### Task statement
Report each line of the material below that contains the string "instances", copying every such line in full.

### Material provided
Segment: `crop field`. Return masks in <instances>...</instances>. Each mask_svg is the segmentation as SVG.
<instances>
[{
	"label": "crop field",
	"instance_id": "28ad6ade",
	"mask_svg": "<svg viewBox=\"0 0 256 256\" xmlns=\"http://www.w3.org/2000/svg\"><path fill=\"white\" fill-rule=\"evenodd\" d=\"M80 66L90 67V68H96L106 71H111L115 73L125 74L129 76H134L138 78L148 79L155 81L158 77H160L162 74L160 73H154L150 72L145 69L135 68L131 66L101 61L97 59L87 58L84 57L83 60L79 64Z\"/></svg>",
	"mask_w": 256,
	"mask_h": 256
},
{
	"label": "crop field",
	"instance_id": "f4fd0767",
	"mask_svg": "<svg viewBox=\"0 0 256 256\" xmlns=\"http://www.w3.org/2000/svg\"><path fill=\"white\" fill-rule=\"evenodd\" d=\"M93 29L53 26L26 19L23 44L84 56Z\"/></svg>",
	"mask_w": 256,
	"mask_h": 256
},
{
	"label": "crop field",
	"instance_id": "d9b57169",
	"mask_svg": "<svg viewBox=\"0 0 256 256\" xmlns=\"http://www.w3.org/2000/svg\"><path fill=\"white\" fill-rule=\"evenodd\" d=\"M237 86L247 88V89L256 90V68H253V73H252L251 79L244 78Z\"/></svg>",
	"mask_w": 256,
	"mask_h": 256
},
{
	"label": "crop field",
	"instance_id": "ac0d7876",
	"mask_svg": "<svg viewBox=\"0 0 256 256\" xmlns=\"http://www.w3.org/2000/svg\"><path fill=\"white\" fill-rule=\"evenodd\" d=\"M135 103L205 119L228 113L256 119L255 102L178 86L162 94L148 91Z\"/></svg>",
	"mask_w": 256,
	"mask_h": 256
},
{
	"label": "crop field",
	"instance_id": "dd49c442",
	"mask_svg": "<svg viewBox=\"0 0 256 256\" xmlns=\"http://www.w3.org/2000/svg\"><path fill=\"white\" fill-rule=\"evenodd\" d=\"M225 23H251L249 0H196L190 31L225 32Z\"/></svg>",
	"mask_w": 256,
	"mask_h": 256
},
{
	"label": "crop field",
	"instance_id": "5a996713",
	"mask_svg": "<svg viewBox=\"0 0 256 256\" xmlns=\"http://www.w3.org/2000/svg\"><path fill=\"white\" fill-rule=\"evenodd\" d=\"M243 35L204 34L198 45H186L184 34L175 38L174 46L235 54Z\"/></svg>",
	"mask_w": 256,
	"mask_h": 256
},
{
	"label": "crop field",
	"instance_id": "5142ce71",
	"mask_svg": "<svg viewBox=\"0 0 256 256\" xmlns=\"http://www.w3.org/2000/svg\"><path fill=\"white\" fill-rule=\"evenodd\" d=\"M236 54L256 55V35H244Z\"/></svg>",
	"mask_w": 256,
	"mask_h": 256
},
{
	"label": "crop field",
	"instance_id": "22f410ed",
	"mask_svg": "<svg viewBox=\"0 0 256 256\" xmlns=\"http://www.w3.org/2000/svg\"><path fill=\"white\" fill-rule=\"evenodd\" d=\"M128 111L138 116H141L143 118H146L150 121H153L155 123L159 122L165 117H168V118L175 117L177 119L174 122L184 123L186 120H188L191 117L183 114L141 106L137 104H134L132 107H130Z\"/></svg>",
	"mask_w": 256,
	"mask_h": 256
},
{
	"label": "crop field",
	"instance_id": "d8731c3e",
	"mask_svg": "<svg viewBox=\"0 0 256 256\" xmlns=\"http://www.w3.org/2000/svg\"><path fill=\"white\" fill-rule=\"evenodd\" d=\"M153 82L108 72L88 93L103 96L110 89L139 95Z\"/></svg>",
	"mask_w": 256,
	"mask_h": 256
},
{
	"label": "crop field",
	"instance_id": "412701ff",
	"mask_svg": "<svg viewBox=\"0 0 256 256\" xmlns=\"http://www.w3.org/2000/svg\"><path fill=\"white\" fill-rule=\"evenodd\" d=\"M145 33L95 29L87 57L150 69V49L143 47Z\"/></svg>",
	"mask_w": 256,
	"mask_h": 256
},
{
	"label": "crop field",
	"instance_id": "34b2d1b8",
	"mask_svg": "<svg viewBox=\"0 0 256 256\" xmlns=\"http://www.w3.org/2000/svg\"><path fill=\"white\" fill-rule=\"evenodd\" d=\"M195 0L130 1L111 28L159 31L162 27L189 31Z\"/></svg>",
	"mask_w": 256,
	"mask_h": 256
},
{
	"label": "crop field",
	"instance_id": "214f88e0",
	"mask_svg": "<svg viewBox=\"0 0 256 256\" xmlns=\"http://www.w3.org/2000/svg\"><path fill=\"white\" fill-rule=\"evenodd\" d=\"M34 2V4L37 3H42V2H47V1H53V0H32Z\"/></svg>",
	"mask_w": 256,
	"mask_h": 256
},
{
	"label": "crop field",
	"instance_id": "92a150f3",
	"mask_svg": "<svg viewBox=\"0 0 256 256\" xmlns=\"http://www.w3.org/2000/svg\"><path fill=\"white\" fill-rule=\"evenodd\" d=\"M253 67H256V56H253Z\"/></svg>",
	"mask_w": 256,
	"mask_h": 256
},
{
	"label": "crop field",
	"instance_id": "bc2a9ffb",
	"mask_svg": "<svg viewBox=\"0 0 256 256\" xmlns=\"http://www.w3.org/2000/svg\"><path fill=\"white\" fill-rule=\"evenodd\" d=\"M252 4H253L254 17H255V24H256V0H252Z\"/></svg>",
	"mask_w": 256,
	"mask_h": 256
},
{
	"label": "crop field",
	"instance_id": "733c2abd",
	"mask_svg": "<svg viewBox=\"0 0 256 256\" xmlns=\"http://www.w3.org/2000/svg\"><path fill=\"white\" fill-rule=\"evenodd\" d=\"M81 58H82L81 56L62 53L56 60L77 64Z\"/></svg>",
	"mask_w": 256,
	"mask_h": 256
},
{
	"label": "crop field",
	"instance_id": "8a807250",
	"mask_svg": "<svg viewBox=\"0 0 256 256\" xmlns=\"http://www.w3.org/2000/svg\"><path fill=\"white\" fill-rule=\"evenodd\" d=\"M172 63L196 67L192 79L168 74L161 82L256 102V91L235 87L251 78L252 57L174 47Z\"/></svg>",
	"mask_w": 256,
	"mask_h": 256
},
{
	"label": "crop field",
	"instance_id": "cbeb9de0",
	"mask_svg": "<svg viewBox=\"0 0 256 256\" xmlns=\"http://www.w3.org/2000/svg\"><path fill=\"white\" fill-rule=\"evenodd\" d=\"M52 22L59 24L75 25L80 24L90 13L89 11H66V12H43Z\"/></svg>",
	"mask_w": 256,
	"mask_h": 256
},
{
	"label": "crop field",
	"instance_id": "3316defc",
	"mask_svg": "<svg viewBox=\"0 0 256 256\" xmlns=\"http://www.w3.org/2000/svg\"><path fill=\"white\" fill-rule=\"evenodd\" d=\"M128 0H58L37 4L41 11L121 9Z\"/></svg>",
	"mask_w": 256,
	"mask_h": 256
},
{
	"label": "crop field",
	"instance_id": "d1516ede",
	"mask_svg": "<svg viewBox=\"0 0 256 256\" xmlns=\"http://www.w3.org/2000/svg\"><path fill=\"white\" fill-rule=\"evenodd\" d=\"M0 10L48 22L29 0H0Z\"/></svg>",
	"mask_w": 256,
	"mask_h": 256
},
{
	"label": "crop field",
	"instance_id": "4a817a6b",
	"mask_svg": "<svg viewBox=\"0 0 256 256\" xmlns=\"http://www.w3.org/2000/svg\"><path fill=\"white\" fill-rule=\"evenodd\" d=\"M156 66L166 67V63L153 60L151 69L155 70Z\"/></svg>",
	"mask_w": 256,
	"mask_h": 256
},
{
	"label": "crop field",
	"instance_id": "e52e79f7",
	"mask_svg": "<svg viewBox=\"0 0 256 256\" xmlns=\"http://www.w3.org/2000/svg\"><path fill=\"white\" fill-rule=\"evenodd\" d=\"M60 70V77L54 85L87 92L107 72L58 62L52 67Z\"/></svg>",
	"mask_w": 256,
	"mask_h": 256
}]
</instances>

### Exercise solution
Segment: `crop field`. Return masks in <instances>...</instances>. Each mask_svg is the segmentation as SVG.
<instances>
</instances>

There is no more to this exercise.